For timestamps, we need to enable the audio timestamp feature.

In [None]:
import re
import json


# Transcribe with timestamps
response = client.models.generate_content(
    model="gemini-2.5-flash-lite",
    contents=[
        """
        Transcribe this audio with timestamps in the format [HH:MM:SS] text, 
        where HH is the hour, MM is the minute, and SS is the second.
        """,
        types.Part.from_bytes(
            data=audio_bytes,
            mime_type="audio/wav",
        ),
    ],
)

print("Transcription with timestamps:")
display(Audio(audio_array, rate=sampling_rate))

# Split the result
time_stamps = {
    match.group(1): match.group(2).strip()
    for match in re.finditer(
        # This regular expression matches the timestamps and the following text
        r"\[(\d{2}:\d{2}:\d{2})\]\s*([^[]*?)(?=\[\d{2}:\d{2}:\d{2}\]|$)", response.text
    )
}
for timestamp, text in time_stamps.items():
    print(f"[{timestamp}] {textwrap.fill(text, width=80)}")

Transcription with timestamps:


[00:00:59] Mr.

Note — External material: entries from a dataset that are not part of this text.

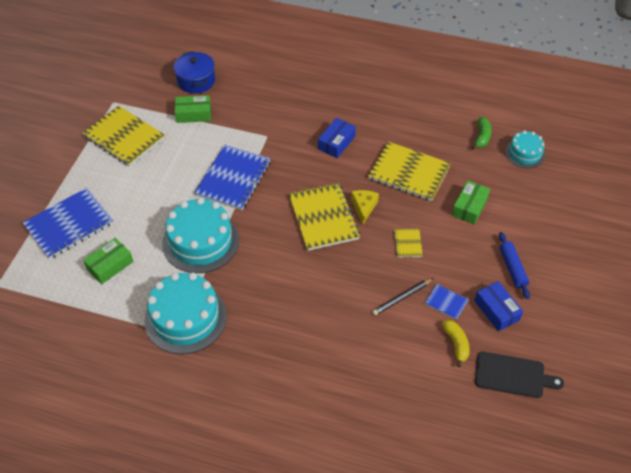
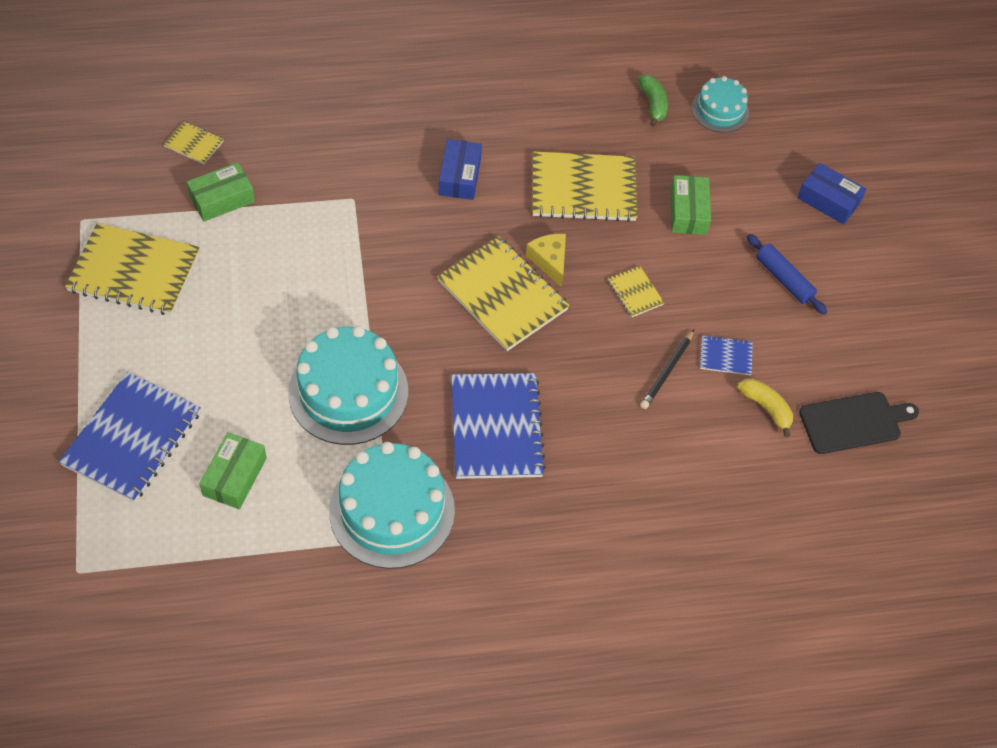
camera: 30 degrees left, 5 degrees up
(196, 81) = (194, 144): blue pot -> yellow notebook
(233, 178) = (341, 281): blue notebook -> blue notebook (496, 427)
(496, 310) = (792, 344): blue box -> blue box (828, 200)

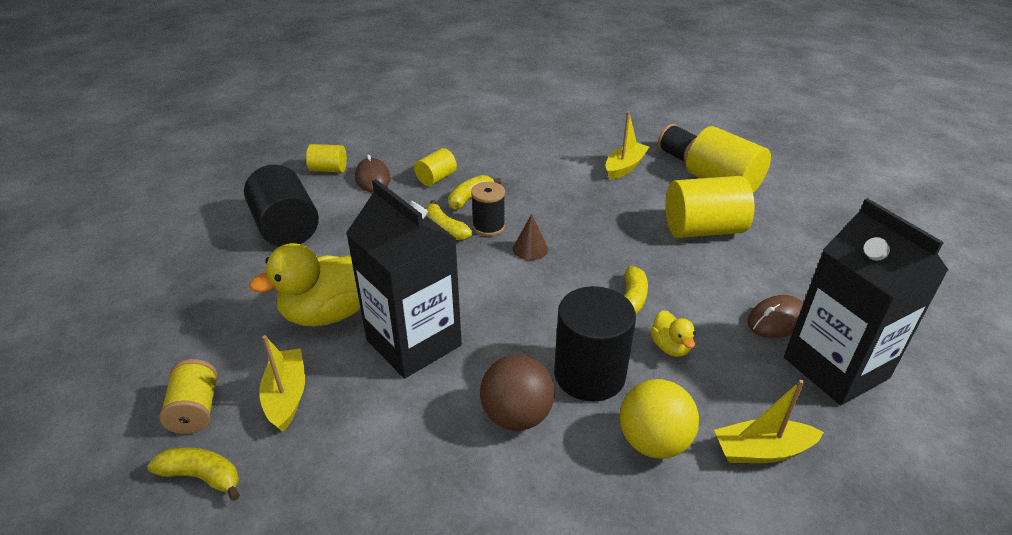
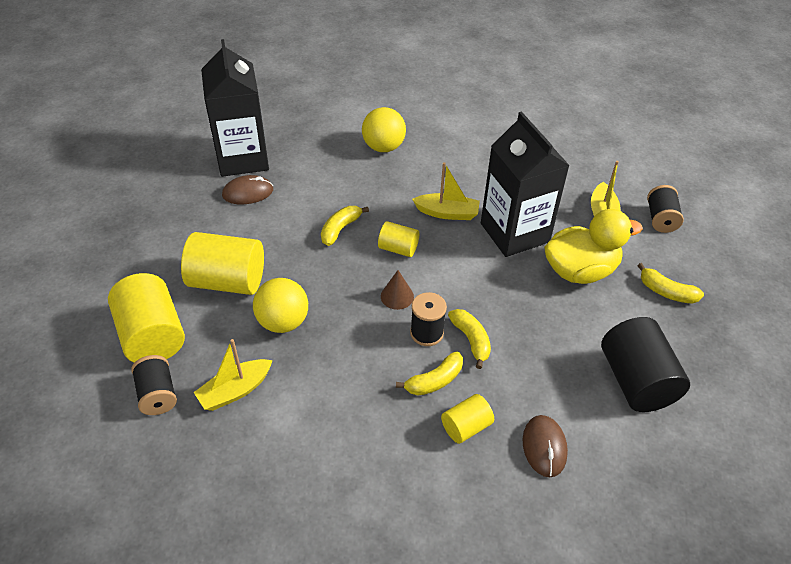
camera: 165 degrees left, 10 degrees up
(196, 410) = (660, 219): yellow spool -> black spool
(202, 477) = (642, 182): yellow banana -> yellow banana (666, 292)
(328, 169) = (602, 482): yellow cylinder -> yellow cylinder (398, 248)
(516, 416) = (456, 174): brown ball -> none
(589, 374) = (400, 187): black cylinder -> none
(624, 211) = (283, 322): none -> yellow ball
(670, 347) = (336, 191): yellow duck -> none
(762, 451) = (328, 132): yellow boat -> yellow boat (447, 213)

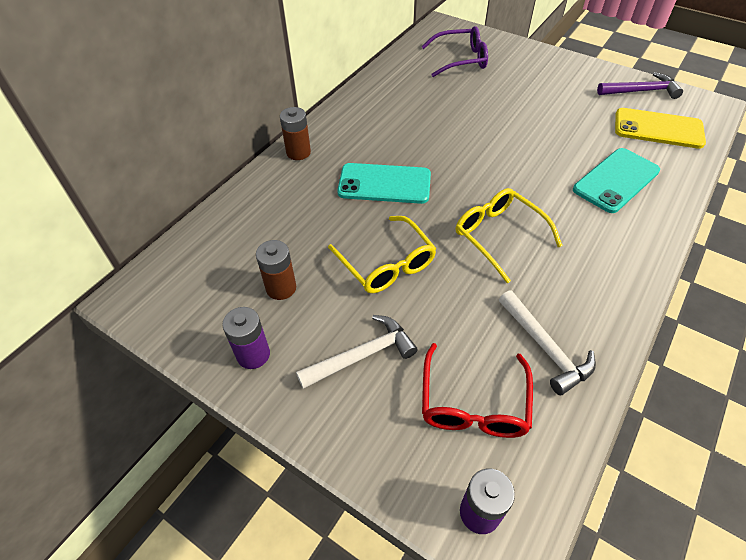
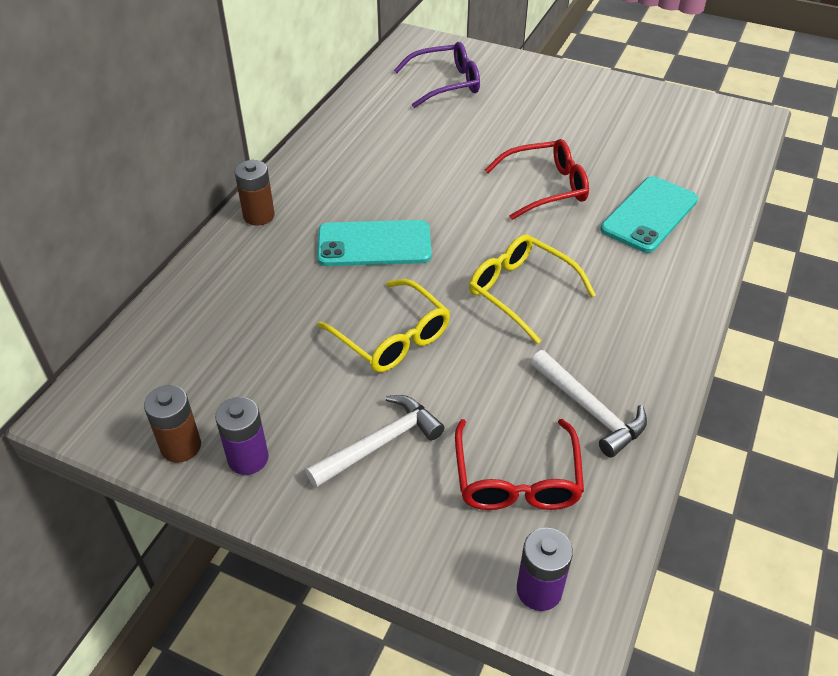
camera: 10 degrees left, 5 degrees down
(281, 288) = (267, 379): brown battery -> brown battery (181, 446)
(530, 150) = (545, 187): none -> red glasses
(641, 91) = (668, 106): purple hammer -> none
(658, 129) = (692, 150): yellow phone -> none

Quilter is the apostle of the middle classes and we're glad to welcome his
gospel.
[00:06:00] Nor is Mr. Quilter's manner less interesting than his matter.
[00:11:00] He tells us that at this festive season of the year, with Christmas and roast
beef looming before us, similes drawn from eating and its results occur most
readily to the mind.
[00:23:00] He has grave doubts whether Sir Frederick Leighton's work is really Greek after
all, and can discover in it but little of rocky Ithaca.
[00:33:00] Lannel's pictures are a sort of upguards and Adam paintings, and Mason's
exquisite idylls are as national as a jingo poem.
[00:44:00] Mr. Birket Foster's landscapes smile at one much in the same way that Mr.
Carruthers used to flash his teeth.
[00:52:00] And Mr. John Collier gives his sitter a cheerful slap on the back before he
says, like a shampooer in a Turkish bath, next man.


## Translation

Gemini can also translate between many languages:

In [12]:
# Multi-speaker transcription
# The translation is:
# It is very easy to use. Continue listening.
with open("italian.mp3", "rb") as f:
    audio_bytes = f.read()


response = client.models.generate_content(
    model="gemini-2.5-flash-lite",
    contents=[
        "Translate this audio to English",
        types.Part.from_bytes(
            data=audio_bytes,
            mime_type="audio/mp3",
        )
    ]
)

display(Audio(audio_bytes))
print("Translation:")
print(textwrap.fill(response.text, width=80))

Translation:
It's very easy to use. Keep listening.